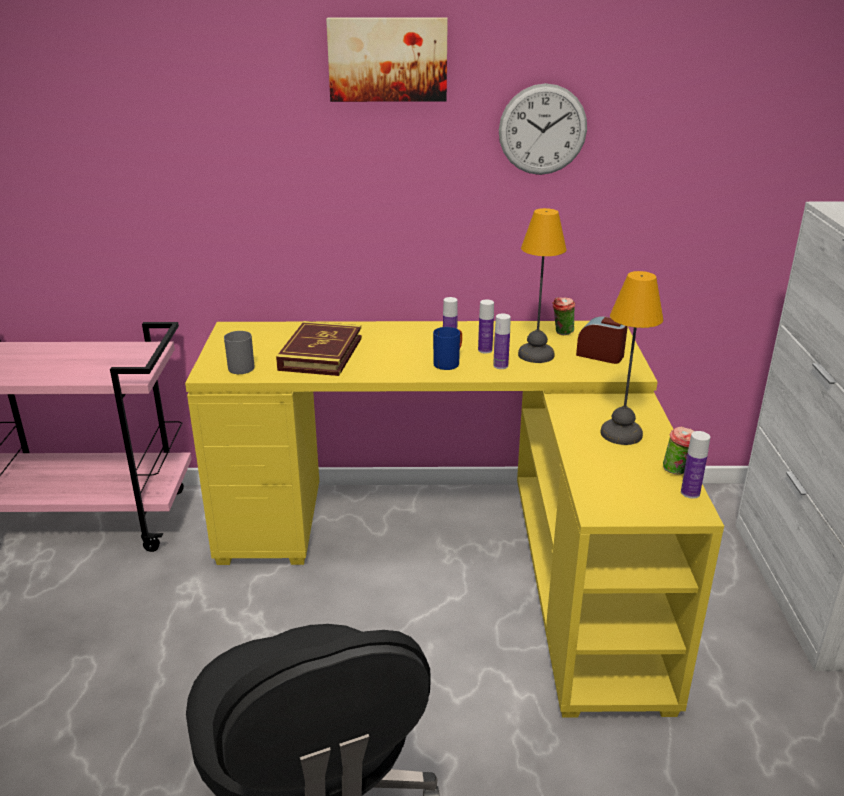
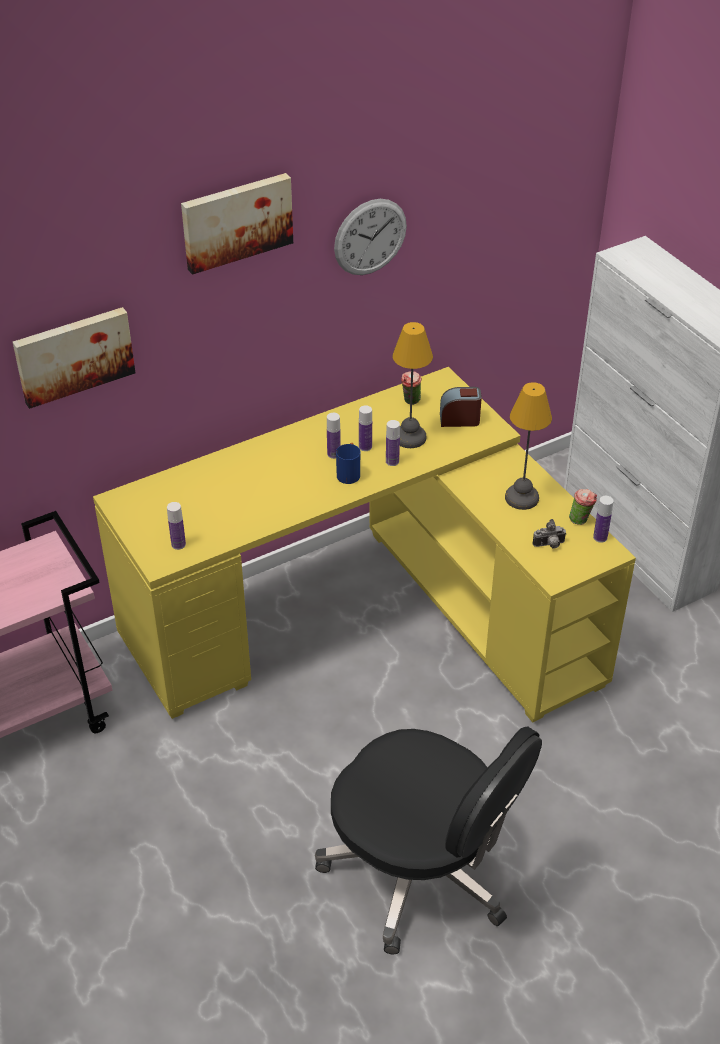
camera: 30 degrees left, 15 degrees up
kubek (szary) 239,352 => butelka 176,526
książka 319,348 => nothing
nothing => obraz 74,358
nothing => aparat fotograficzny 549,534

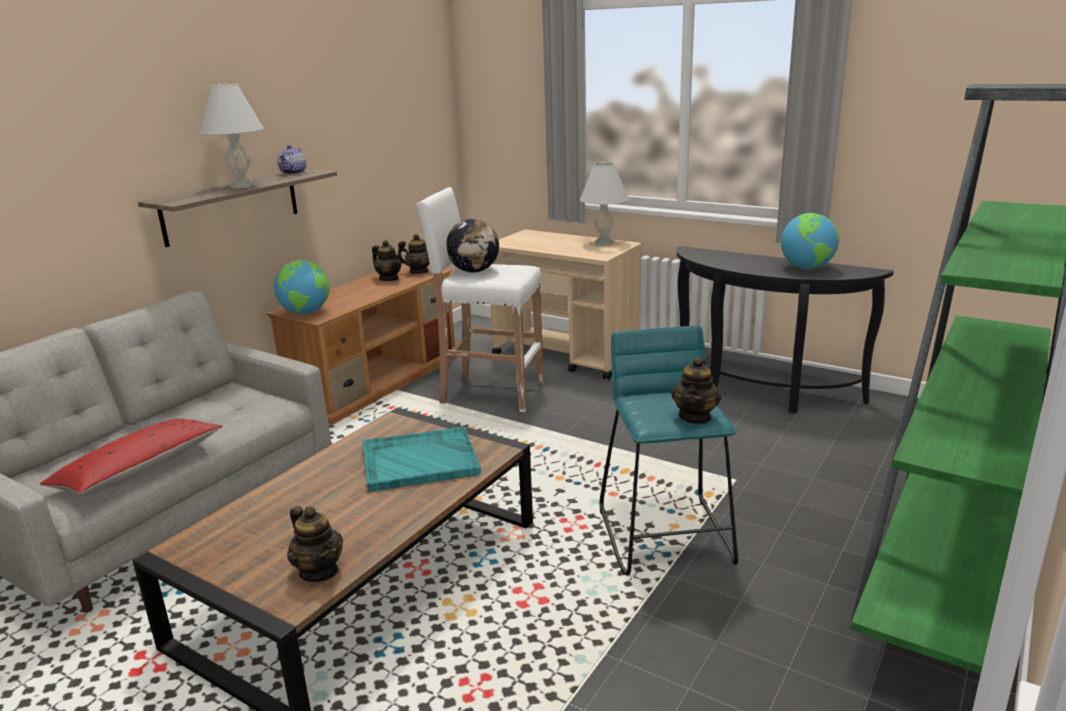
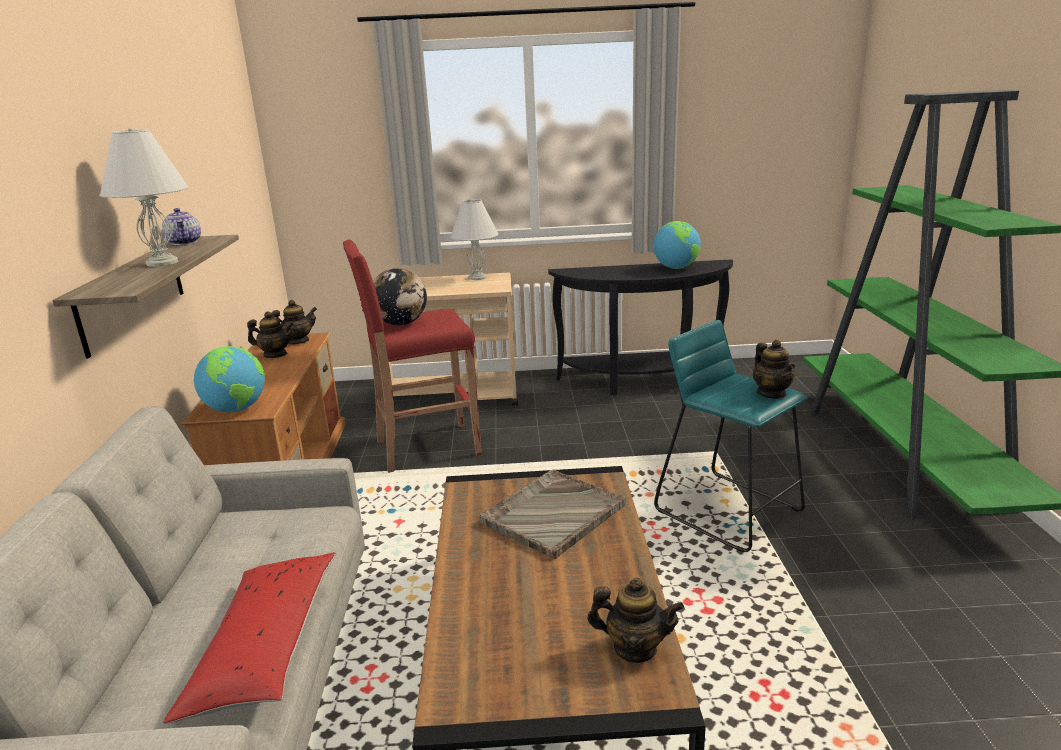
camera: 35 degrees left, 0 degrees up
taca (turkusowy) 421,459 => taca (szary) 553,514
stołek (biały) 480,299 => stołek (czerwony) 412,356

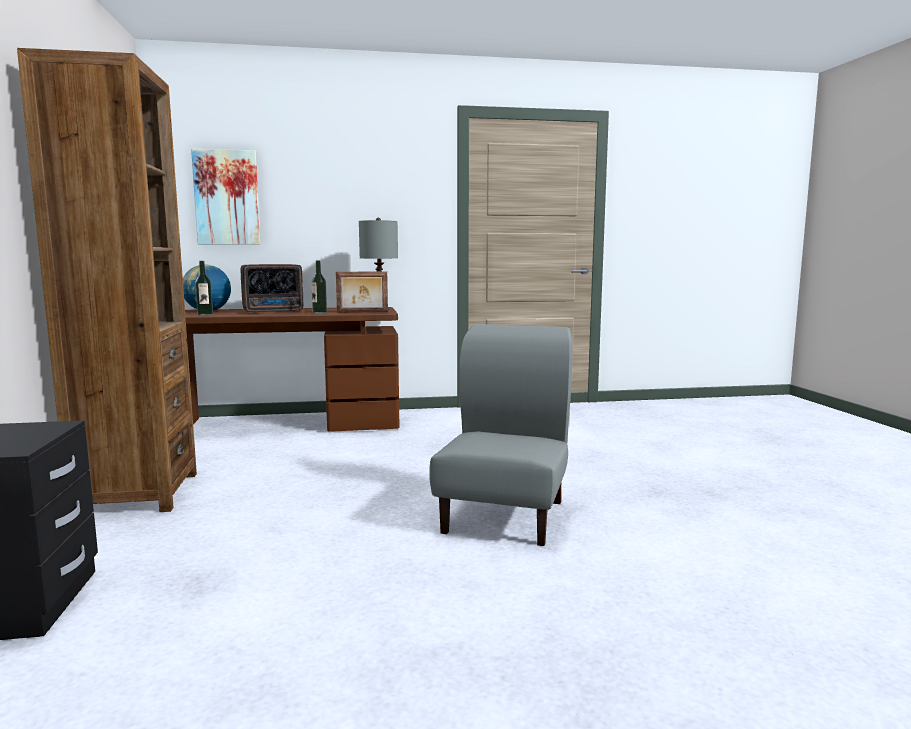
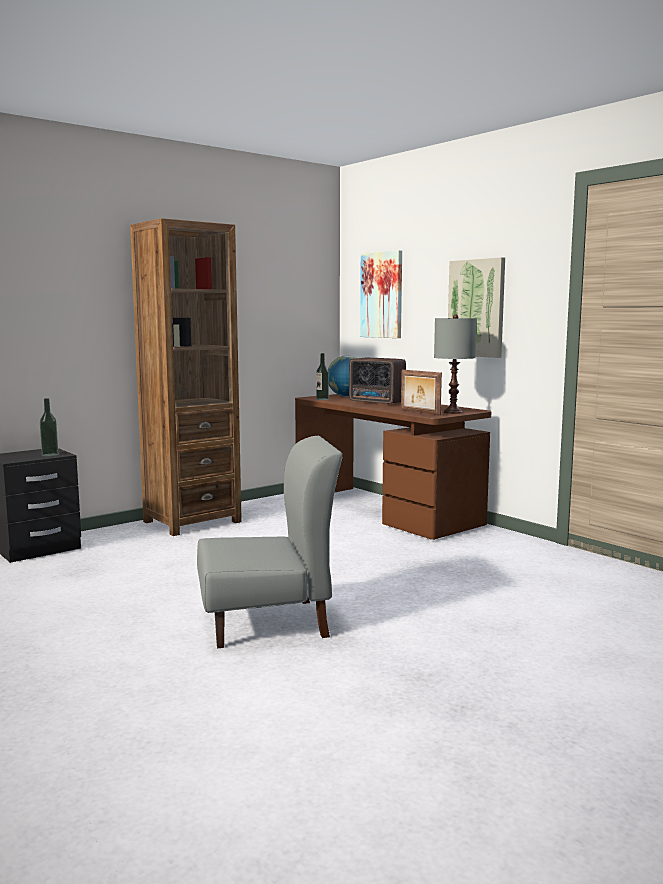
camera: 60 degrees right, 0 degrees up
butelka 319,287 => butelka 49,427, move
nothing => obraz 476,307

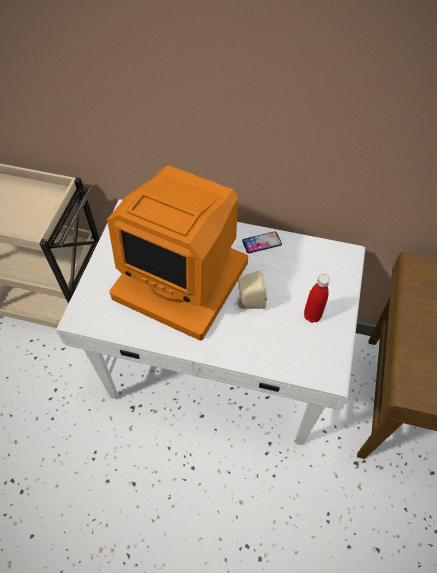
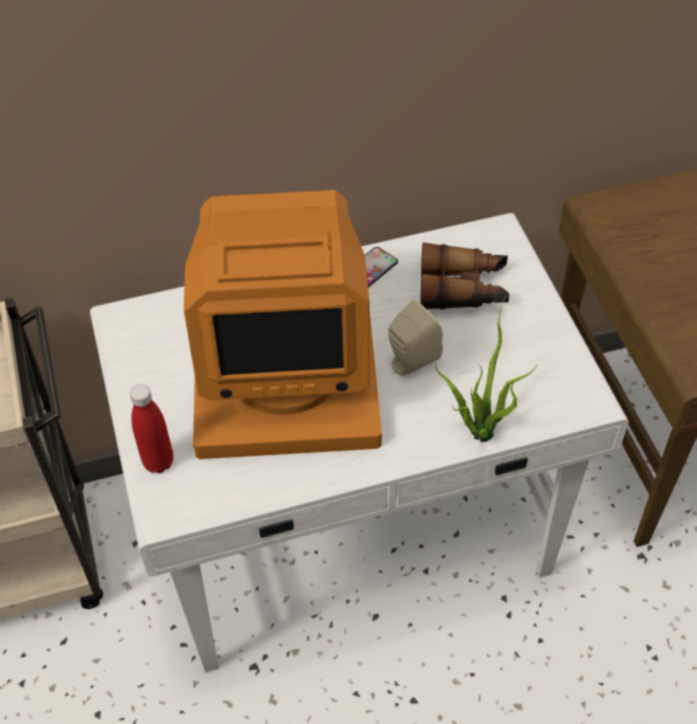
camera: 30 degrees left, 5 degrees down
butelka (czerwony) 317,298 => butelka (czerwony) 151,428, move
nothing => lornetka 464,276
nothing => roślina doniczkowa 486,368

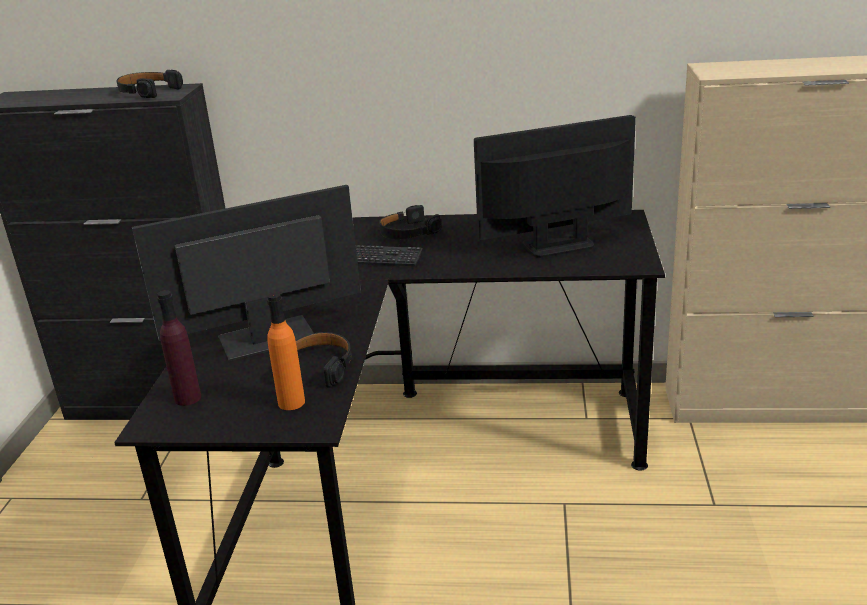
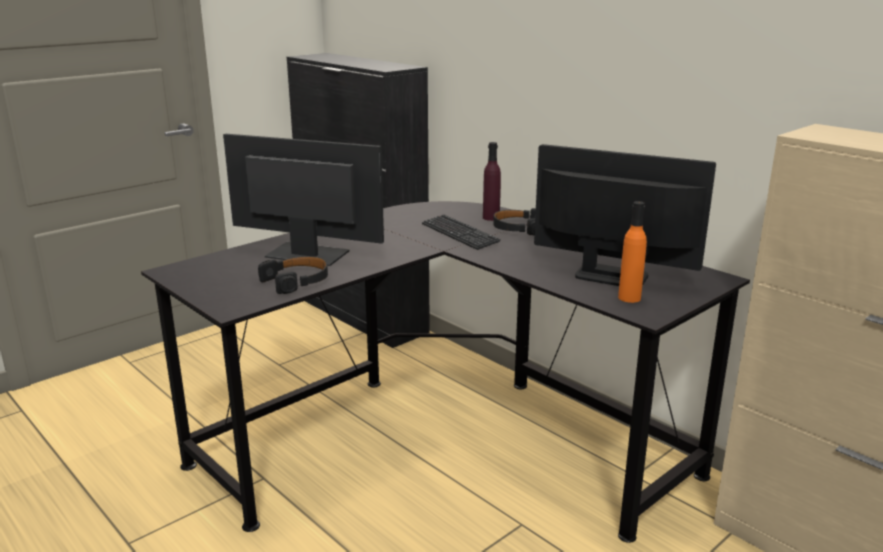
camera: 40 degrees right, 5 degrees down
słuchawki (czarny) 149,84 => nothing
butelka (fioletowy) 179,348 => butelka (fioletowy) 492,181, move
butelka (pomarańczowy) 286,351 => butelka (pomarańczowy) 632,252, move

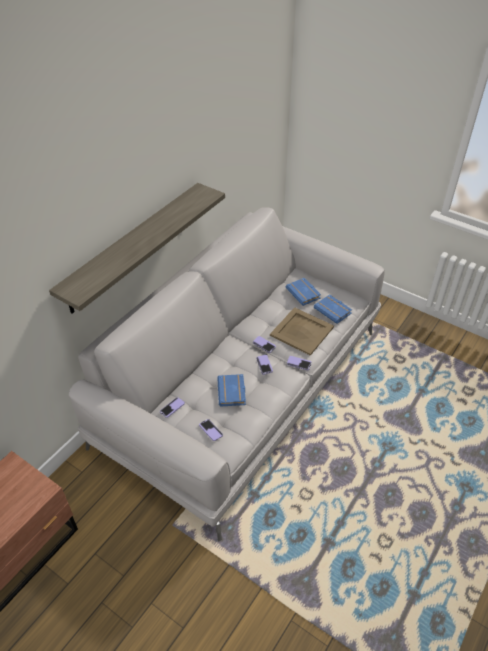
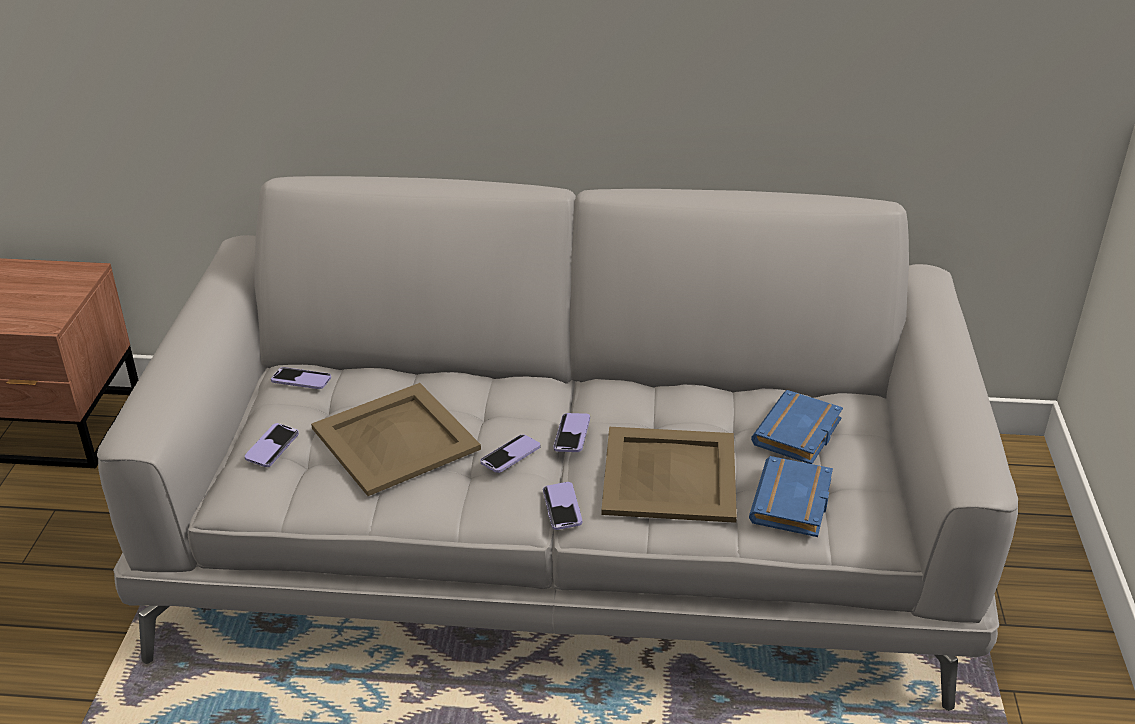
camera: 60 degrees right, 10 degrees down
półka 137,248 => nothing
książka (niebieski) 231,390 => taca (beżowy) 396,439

··········

▶ Your instructions
Nothing but the lines from the line containing "kubek (szary) 239,352 => butelka 176,526" through the last line of the records above should be written out, exactly and without the pictures.

▶ Solution
kubek (szary) 239,352 => butelka 176,526
książka 319,348 => nothing
nothing => obraz 74,358
nothing => aparat fotograficzny 549,534

camera: 35 degrees left, 0 degrees up
taca (turkusowy) 421,459 => taca (szary) 553,514
stołek (biały) 480,299 => stołek (czerwony) 412,356

camera: 60 degrees right, 0 degrees up
butelka 319,287 => butelka 49,427, move
nothing => obraz 476,307

camera: 30 degrees left, 5 degrees down
butelka (czerwony) 317,298 => butelka (czerwony) 151,428, move
nothing => lornetka 464,276
nothing => roślina doniczkowa 486,368

camera: 40 degrees right, 5 degrees down
słuchawki (czarny) 149,84 => nothing
butelka (fioletowy) 179,348 => butelka (fioletowy) 492,181, move
butelka (pomarańczowy) 286,351 => butelka (pomarańczowy) 632,252, move

camera: 60 degrees right, 10 degrees down
półka 137,248 => nothing
książka (niebieski) 231,390 => taca (beżowy) 396,439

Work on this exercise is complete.